▶ **Records shown**
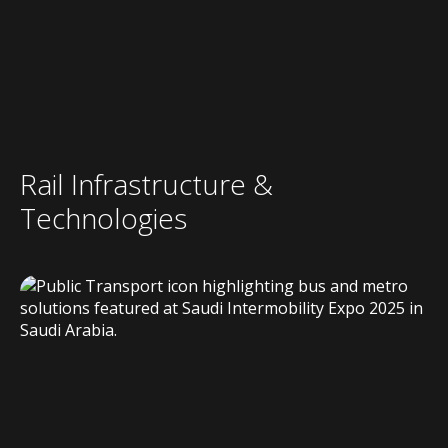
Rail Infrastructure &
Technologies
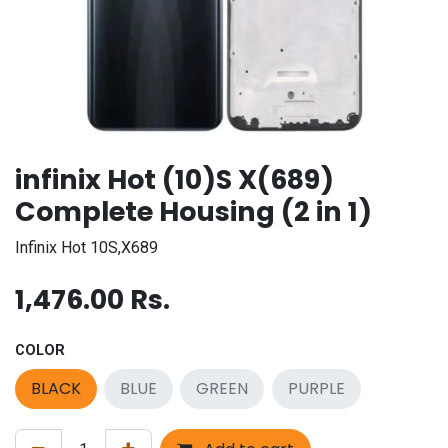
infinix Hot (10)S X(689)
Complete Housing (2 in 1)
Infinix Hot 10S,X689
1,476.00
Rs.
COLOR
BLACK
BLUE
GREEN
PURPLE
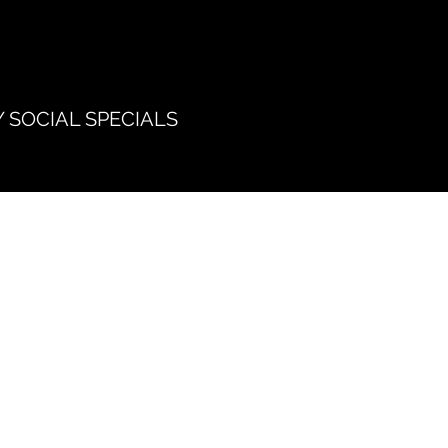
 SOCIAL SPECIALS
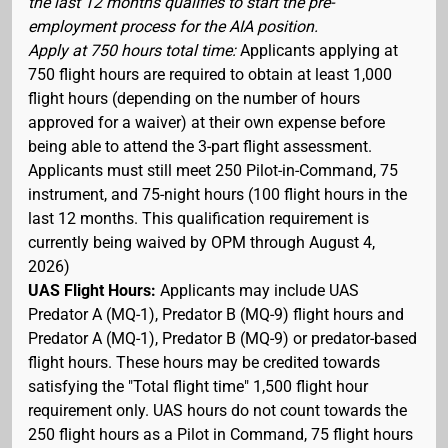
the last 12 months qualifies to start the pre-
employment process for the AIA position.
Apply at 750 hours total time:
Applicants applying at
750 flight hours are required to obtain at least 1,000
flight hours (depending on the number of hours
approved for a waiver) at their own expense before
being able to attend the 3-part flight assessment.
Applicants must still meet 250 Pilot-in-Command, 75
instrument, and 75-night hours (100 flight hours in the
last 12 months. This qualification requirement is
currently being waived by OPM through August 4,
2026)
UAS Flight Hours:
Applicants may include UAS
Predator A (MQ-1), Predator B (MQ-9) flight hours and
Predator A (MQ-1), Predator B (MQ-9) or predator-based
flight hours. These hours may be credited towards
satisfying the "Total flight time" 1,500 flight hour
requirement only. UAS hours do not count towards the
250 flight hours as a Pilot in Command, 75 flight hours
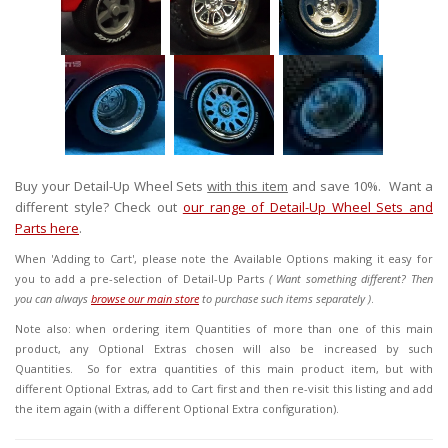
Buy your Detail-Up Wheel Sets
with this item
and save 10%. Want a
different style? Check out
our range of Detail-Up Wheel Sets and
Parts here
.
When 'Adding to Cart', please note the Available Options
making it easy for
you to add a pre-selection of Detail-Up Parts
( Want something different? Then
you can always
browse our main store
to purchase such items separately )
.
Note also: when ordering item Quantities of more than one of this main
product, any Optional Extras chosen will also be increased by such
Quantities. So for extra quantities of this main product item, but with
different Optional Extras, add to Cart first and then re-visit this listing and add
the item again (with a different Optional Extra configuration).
* * *
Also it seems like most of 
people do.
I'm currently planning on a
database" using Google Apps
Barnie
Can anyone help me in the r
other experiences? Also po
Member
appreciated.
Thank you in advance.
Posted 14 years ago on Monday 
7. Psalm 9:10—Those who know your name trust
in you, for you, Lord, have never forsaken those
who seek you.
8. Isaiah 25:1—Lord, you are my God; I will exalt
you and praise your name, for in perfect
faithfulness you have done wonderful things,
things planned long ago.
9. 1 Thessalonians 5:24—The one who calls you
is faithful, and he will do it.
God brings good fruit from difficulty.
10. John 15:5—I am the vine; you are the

▶ **Exercise brief**
Retype the portion of the data above that starts on the line with "things planned long ago." and finishes on the line with "10. John 15:5—I am the vine; you are the", including both of those lines.

▶ **The completed task**
things planned long ago.
9. 1 Thessalonians 5:24—The one who calls you
is faithful, and he will do it.
God brings good fruit from difficulty.
10. John 15:5—I am the vine; you are the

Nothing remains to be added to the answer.